Tugas Kedua Tantangan 41 Hari Menulis



Goenawan Mohamad
(Sang Jurnalis Pembela Keadilan)Goenawan Muhammad 3.jpg


      Goenawan Mohamad (Goenawan Soesatyo Mohamad) lahir di Karangasem, Batang, Jawa Tengah, 29 Juli 1941. Beliau adalah jurnalis dan sastrawan Indonesia terkemuka. Beliau adalah salah satu pendiri Mjalah Tempo. Beliau merupakan adik Kartono Mohamad, seorang dokter yang menjabat sebagai ketua IDI. Dalam Periodeisasi Sastra Indonesia, beliau dikelompokkan ke dalam sastrawan angkatan 1966-1970an.
       Goenawan adalah seorang intelektual yang memiliki pandangan yang liberal dan terbuka. Seperti kata Romo Magniz-Suseno, salah seorang koleganya, lawan utama Goenawan adalah pemikiran monodimensional.

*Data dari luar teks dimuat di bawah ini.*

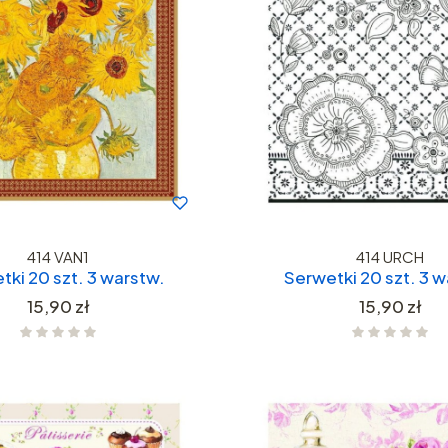
414 VAN1
414 URCH
tki 20 szt. 3 warstw.
Serwetki 20 szt. 3 w
Cena
Cena
15,90 zł
15,90 zł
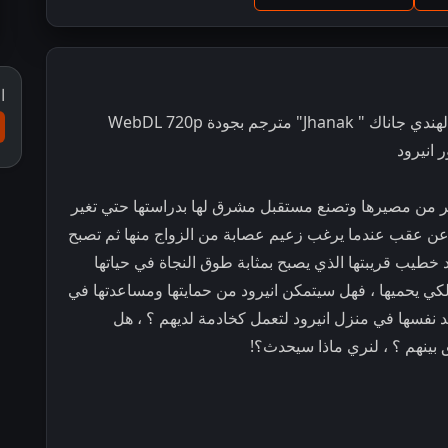
ا
مشاهدة و تحميل مسلسل الدراما و الرومانسية الهندي جاناك " Jhanak" مترجم بجودة WebDL 720p
 انيرود
ير من مصيرها وتصنع مستقبل مشرق لها بدراستها حتي تغير
اً عن عقب عندما يرغب زعيم عصابة من الزواج منها ثم تصبح
د خطيب قريبتها الذي يصبح بمثابة طوق النجاة في حياتها
 لكي يحميها ، فهل سيتمكن انيرود من حمايتها ومساعدتها في
د نفسها في منزل انيرود لتعمل كخادمة لديهم ؟ ، هل
ينهم ؟ ، لنري ماذا سيحدث؟!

       Sejak di kelas 6 SD, beliau mengaku menyenangi acara puisi siaran RRI. Kemudian kakaknya yang seorang dokter, Kartono Mohamad, ketika itu berlangganan majalah Kisah asuhan H.B Jassin. Beliau menulis sejak usia 17 tahun dan dua tahun kemudian menerjemahkan puisi penyair wanita Amerika, Emily Dickinson.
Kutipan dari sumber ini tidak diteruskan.